“In 1892, Bombay is the center of British India. Nearby, Captain Jim Agnihotri lies in Poona military hospital recovering from a skirmish on the wild northern frontier, with little to do but re-read the tales of his idol, Sherlock Holmes, and browse the daily papers. The case that catches Captain Jim’s attention is being called the crime of the century: Two women fell from the busy university’s clock tower in broad daylight. Moved by Adi, the widower of one of the victims — his certainty that his wife and sister did not commit suicide — Captain Jim approaches the Parsee family and is hired to investigate what happened that terrible afternoon.
But in a land of divided loyalties, asking questions is dangerous. Captain Jim’s investigation disturbs the shadows that seem to follow the Framji family and triggers an ominous chain of events. And when lively Lady Diana Framji joins the hunt for her sisters’ attackers, Captain Jim’s heart isn’t safe, either.

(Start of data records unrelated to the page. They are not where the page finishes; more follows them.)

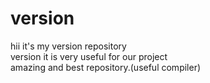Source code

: # version
hii it's my  version repository <br>
version it is very useful for our project<br>
amazing and best repository.(useful compiler)
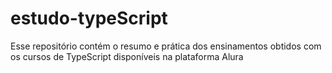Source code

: # estudo-typeScript
Esse repositório contém o resumo e prática dos ensinamentos obtidos com os cursos de TypeScript disponíveis na plataforma Alura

Based on a true story, and set against the vibrant backdrop of colonial India, Nev March’s Minotaur Books/Mystery Writers of America First Crime Novel Award-winning lyrical debut, Murder in Old Bombay, brings this tumultuous historical age to life.” – Amazon
This debut mystery novel, Murder in Old Bombay by Nev March is a visual and historical delight. The reader quickly gets swept into the mystery of what happened to two young women in a well off Parsee family. Murder in Old Bombay takes place over months so the reader is really able to get a look into this family’s life and learn so much about all the characters.
And even though there are a lot of characters, March’s descriptions of the various character’s physical beings and dispositions are done so well, that I was never confused as to who each person was. I have had this happen with previous historical novels that had a large cast of people.
There are a lot of plot lines and things happening, but March’s style of writing makes everything easy to keep track of, and the mystery itself was very interesting. It wasn’t just one thing that was going on so it made solving the mystery even more fun.